四种AI聊天机器人在牙髓问题回答中的表现。

简介：人工智能模型已经显示出在医疗保健领域作为教育工具的潜力，比如回答考试问题。本研究旨在评估四个著名的聊天机器人：chatgpt - 40、MedGebra gpt40、Meta LIama 3和Gemini Advanced在回答牙髓学多选择题（mcq）方面的表现。方法：采用100个mcq，每个mcq有4个可能的答案。这些mcq来自两本著名的牙髓学教科书。这些聊天机器人在选择正确答案方面的表现每隔一周被评估两次。结果：chatgpt40的两轮性能稳定性最高，Gemini Advanced次之，Meta Llama3次之。medgebragpt40在第一轮中提供的真实答案百分比最高（93%），其次是chatgpt40在第二轮（90%）。Meta Llama3在第一轮（73%）和第二轮（75%）中提供的百分比最低。虽然medgebragpt40在第一轮的表现最好，但在第二轮时稳定性较差(McNemar P > 0.05；Kappa = 0.725, P < 0.001)。结论：chatgpt40和MedGebra gpt40对牙髓mcq的应答率较高，而Meta LIama 3和Gemini Advanced的应答率较低。需要进一步的培训和发展，以提高其在牙髓学中的准确性和可靠性。

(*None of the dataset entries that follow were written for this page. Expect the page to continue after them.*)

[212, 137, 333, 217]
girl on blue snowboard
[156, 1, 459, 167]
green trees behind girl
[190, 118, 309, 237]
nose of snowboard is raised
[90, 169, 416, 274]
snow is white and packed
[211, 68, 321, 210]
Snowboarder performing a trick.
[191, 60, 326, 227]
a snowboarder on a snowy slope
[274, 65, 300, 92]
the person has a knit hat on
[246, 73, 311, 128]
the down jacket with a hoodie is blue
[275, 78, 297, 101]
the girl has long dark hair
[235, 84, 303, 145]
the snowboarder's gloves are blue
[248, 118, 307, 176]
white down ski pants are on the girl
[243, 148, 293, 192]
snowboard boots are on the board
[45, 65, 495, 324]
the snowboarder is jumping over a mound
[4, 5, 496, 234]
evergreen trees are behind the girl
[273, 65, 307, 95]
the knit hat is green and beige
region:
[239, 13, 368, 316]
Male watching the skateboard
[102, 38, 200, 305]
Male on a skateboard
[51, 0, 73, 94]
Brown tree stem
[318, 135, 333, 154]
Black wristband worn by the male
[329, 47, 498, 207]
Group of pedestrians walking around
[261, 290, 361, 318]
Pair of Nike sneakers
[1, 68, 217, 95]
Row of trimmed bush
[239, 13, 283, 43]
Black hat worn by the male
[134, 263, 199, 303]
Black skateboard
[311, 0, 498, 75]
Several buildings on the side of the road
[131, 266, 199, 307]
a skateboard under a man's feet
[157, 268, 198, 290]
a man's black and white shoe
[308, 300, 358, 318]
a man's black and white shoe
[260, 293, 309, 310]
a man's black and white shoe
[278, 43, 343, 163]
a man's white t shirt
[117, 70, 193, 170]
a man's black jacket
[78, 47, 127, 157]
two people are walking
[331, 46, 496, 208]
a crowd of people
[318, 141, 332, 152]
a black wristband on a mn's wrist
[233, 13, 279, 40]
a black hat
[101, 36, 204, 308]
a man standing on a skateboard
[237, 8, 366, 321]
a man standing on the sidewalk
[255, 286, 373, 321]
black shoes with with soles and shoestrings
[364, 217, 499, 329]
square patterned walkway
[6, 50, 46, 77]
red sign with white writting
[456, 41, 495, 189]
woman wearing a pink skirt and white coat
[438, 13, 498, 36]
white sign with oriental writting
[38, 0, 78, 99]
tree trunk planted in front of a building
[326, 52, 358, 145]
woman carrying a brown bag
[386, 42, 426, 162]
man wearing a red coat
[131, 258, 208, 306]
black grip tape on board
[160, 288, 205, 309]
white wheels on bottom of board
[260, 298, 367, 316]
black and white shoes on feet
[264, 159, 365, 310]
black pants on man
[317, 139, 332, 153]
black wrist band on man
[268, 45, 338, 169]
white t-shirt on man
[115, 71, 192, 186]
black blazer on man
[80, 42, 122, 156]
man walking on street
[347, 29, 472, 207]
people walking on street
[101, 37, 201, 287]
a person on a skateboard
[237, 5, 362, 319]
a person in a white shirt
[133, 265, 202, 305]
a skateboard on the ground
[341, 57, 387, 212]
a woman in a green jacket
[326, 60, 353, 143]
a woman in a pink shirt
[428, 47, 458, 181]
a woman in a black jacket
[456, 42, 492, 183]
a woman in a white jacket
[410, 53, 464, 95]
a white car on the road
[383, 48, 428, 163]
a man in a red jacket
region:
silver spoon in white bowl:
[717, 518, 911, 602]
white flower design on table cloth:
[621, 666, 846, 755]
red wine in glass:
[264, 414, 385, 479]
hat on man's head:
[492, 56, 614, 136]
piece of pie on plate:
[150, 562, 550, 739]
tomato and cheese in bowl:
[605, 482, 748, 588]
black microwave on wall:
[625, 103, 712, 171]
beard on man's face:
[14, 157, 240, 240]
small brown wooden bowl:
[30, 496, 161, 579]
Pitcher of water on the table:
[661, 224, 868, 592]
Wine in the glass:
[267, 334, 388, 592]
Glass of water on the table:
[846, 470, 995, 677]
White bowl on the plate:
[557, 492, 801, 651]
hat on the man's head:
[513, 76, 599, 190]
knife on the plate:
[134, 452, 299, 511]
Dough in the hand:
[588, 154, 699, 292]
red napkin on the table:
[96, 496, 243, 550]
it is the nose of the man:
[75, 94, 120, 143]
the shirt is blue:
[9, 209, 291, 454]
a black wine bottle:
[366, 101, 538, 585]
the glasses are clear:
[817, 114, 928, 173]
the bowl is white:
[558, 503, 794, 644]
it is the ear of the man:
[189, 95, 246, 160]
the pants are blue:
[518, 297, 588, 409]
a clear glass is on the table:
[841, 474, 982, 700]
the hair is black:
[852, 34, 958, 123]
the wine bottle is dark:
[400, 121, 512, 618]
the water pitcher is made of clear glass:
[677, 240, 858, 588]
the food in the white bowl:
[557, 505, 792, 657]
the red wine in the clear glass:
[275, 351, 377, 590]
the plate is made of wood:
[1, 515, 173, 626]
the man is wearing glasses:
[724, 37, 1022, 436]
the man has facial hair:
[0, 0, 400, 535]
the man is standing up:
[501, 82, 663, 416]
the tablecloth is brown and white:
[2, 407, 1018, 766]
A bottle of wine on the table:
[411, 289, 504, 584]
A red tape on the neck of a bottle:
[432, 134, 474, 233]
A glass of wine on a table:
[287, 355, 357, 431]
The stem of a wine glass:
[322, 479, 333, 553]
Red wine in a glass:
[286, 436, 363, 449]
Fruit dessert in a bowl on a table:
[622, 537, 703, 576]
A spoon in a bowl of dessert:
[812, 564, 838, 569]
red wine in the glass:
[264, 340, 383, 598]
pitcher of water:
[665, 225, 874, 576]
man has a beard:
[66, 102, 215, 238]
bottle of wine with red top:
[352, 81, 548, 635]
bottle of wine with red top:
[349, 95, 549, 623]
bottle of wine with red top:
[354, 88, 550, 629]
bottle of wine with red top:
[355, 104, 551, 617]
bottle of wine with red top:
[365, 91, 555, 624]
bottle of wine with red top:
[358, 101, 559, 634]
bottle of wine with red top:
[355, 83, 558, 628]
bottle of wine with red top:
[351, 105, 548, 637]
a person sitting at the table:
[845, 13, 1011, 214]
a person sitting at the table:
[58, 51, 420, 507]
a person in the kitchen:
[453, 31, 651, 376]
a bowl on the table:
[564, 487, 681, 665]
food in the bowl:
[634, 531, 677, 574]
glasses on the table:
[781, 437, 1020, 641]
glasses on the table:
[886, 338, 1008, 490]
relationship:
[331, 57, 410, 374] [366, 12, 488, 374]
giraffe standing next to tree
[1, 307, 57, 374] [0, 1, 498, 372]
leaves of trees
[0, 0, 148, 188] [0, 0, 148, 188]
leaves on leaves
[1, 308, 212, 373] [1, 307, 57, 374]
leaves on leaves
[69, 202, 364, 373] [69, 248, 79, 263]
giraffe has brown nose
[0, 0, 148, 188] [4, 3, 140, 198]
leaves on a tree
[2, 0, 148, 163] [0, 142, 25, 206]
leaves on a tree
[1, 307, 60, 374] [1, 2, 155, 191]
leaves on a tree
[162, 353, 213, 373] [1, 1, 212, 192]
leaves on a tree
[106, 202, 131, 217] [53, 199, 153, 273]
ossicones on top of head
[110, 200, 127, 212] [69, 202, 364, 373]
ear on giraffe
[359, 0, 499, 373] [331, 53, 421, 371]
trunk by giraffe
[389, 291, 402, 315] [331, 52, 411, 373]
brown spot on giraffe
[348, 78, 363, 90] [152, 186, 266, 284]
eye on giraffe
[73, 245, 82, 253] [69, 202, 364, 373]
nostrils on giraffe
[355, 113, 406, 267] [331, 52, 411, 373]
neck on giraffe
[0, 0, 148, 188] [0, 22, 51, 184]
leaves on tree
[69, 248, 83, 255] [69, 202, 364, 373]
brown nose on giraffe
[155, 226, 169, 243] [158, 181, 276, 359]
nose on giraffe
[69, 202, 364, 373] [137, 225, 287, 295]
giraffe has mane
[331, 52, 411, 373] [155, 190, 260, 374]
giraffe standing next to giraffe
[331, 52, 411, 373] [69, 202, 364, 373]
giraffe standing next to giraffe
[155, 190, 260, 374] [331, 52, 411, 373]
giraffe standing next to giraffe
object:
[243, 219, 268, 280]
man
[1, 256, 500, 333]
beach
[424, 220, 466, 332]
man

本文章由计算机程序翻译，如有差异，请以英文原文为准。

求助全文

约1分钟内获得全文求助全文

来源期刊

Journal of endodontics 医学-牙科与口腔外科

CiteScore

8.80

自引率

9.50%

发文量

224

审稿时长

42 days

期刊介绍： The Journal of Endodontics, the official journal of the American Association of Endodontists, publishes scientific articles, case reports and comparison studies evaluating materials and methods of pulp conservation and endodontic treatment. Endodontists and general dentists can learn about new concepts in root canal treatment and the latest advances in techniques and instrumentation in the one journal that helps them keep pace with rapid changes in this field.